4412 W. Eisenhower Blvd.
Loveland, CO 80537
Voice: 970 667-2426
Fax: 970 667-2493
Email: hsprague(--nospam--at)

-----Original Message-----
From: Bill Allen, S.E. [SMTP:billallen(--nospam--at)]
Sent: Friday, April 17, 1998 2:18 PM
To: seaoc(--nospam--at)
Subject: General Business

I've got a hypothetical question to throw out.

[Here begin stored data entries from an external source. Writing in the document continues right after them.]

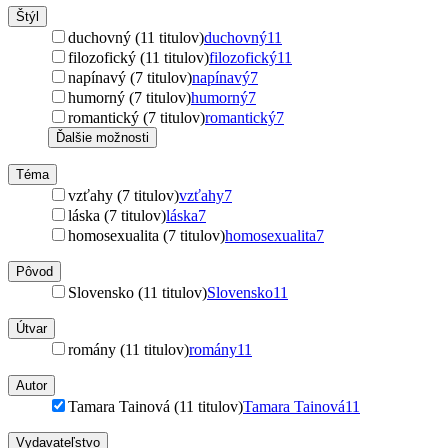
Štýl
duchovný (11 titulov)
duchovný
11
filozofický (11 titulov)
filozofický
11
napínavý (7 titulov)
napínavý
7
humorný (7 titulov)
humorný
7
romantický (7 titulov)
romantický
7
Ďalšie možnosti
Téma
vzťahy (7 titulov)
vzťahy
7
láska (7 titulov)
láska
7
homosexualita (7 titulov)
homosexualita
7
Pôvod
Slovensko (11 titulov)
Slovensko
11
Útvar
romány (11 titulov)
romány
11
Autor
Tamara Tainová (11 titulov)
Tamara Tainová
11
Vydavateľstvo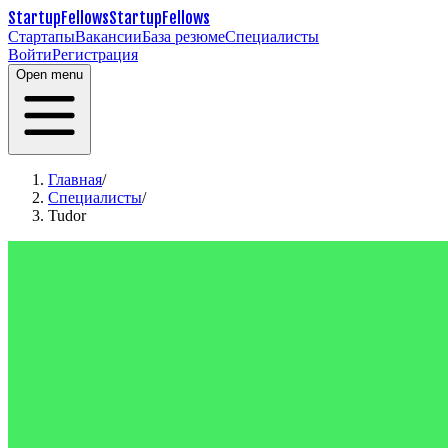
StartupFellows
StartupFellows
Стартапы
Вакансии
База резюме
Специалисты
Войти
Регистрация
Open menu
Главная
/
Специалисты
/
Tudor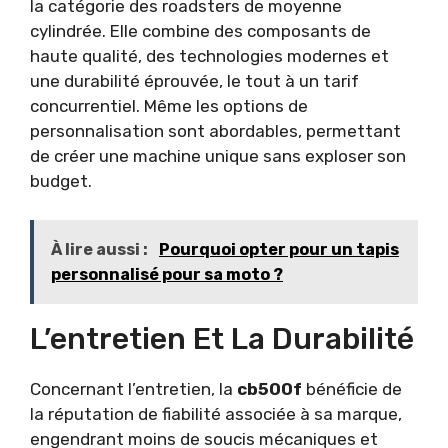
la catégorie des roadsters de moyenne
cylindrée. Elle combine des composants de
haute qualité, des technologies modernes et
une durabilité éprouvée, le tout à un tarif
concurrentiel. Même les options de
personnalisation sont abordables, permettant
de créer une machine unique sans exploser son
budget.
À lire aussi :
Pourquoi opter pour un tapis
personnalisé pour sa moto ?
L’entretien Et La Durabilité
Concernant l’entretien, la
cb500f
bénéficie de
la réputation de fiabilité associée à sa marque,
engendrant moins de soucis mécaniques et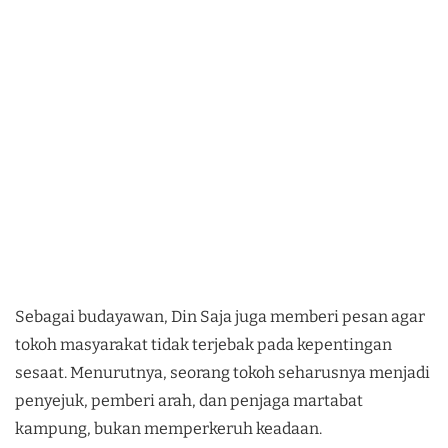
Sebagai budayawan, Din Saja juga memberi pesan agar
tokoh masyarakat tidak terjebak pada kepentingan
sesaat. Menurutnya, seorang tokoh seharusnya menjadi
penyejuk, pemberi arah, dan penjaga martabat
kampung, bukan memperkeruh keadaan.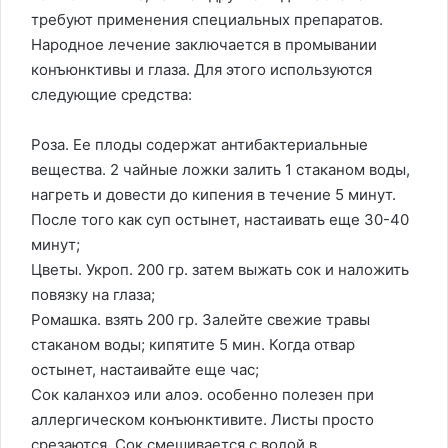
требуют применения специальных препаратов.
Народное лечение заключается в промывании
конъюнктивы и глаза. Для этого используются
следующие средства:
Роза. Ее плоды содержат антибактериальные
вещества. 2 чайные ложки залить 1 стаканом воды,
нагреть и довести до кипения в течение 5 минут.
После того как суп остынет, настаивать еще 30-40
минут;
Цветы. Укроп. 200 гр. затем выжать сок и наложить
повязку на глаза;
Ромашка. взять 200 гр. Залейте свежие травы
стаканом воды; кипятите 5 мин. Когда отвар
остынет, настаивайте еще час;
Сок каланхоэ или алоэ. особенно полезен при
аллергическом конъюнктивите. Листы просто
срезаются. Сок смешивается с водой в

I have been getting really busy. I currently am a one man office working out
of my home although I've got an executive office to answer my phones and
receive my mail. My "traditional" thinking with regards to all of this work
has given me three options:
1.. Work 80 hours a week.
2.. Turn the work down.
3.. Expand my office and hire staff.
Option 1 is O.K. on a short term basis, but I will get burned out.
Option 2 is O.K. except I hate missing opportunities ($).
Option 3 is not O.K. (been there; done that).
If anyone has any general or specific comments, I would be interested in
hearing them. My needs would be both engineering and CADD.